A New York Estate Lawyer said there would be no difficulty in sustaining the limitations in the will, if the period of suspension in this case is reckoned from the death of the testatrix, and the will only is to be regarded in determining the validity of the trusts. The statutory limit of suspension of the power of alienation of real estate is two lives in being at the creation of the estate, and a minority, and substantially the same rule applies to limitations of personal property. By another section of the statute it is declared that the delivery of the grant, where an expectant estate is created by grant, and where it is created by devise, the death of the testator shall be deemed the time of the creation of the estate. If nothing is to be considered in this case except the terms of the will, and these two sections of the statute, no doubt could be entertained of the validity of the trusts in the will; but if the will was the execution of a power of appointment vested in the testatrix, and not an exercise by her, as the owner of the property devised and bequeathed, of the jus disponendi, incident to ownership, a new element is introduced, and the validity of the trusts in the will is to be considered in view of the trust-deed of January 6, 1853, and the provisions of the statute of powers. By section 128 of that statute it is declared that ‘the period during which the absolute right of alienation may be suspended by an instrument in execution of a power shall be computed, not from the date of the instrument, but from the time of the creation of the power. Section 129 declares that no estate or interest can be given or limited to any person by an instrument in execution of a power which such person could not be capable of taking under the instrument by which the power was granted; and by section 105 it is declared, in substance, that a power reserved is subject to the provisions of the article in the same manner as a power granted.

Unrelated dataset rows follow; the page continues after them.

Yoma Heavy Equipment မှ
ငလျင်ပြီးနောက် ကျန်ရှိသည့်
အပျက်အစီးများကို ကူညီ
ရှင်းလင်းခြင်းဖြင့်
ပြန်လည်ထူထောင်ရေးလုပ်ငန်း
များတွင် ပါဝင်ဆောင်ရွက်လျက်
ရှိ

Nassau County Probate Lawyers said it is claimed in behalf of the respondents that the will of Mrs. CMR was merely an execution of a power of appointment reserved in the trust-deed of January 6, 1853, made between the testatrix (then CMF) of the first part, and GSR and others of the second part, and that, construing the will in connection with the trust-deed and the provisions of the statute of powers, the trusts created by the will contravened the statute, for the reason that they were limited upon the lives of persons not in being at the creation of the power, viz., upon the lives of the two children of the testatrix, who, though living when the will was made, were not born until long after the trust-deed creating the power had been executed. The consequence is claimed to follow that the will was an unlawful attempt to suspend the power of alienation upon a contingency not authorized, viz., the lives of persons not in being at the time from which, by section 128 of the statute of powers, the suspension must be computed. The trust-deed was made in contemplation of the marriage of the settlor, CMF, with GSR. Its leading purposes were to secure to the settlor the income of her property for her own benefit during the marriage, free from the control, disposition, debts, or incumbrances of her husband, and to secure the principal to her, if she survived her husband; or, in case she should die during coverture, to her appointees by will; or, if she should make no appointment, to such persons as at her death would be her heirs, under the laws of New York, as if all the property was real estate.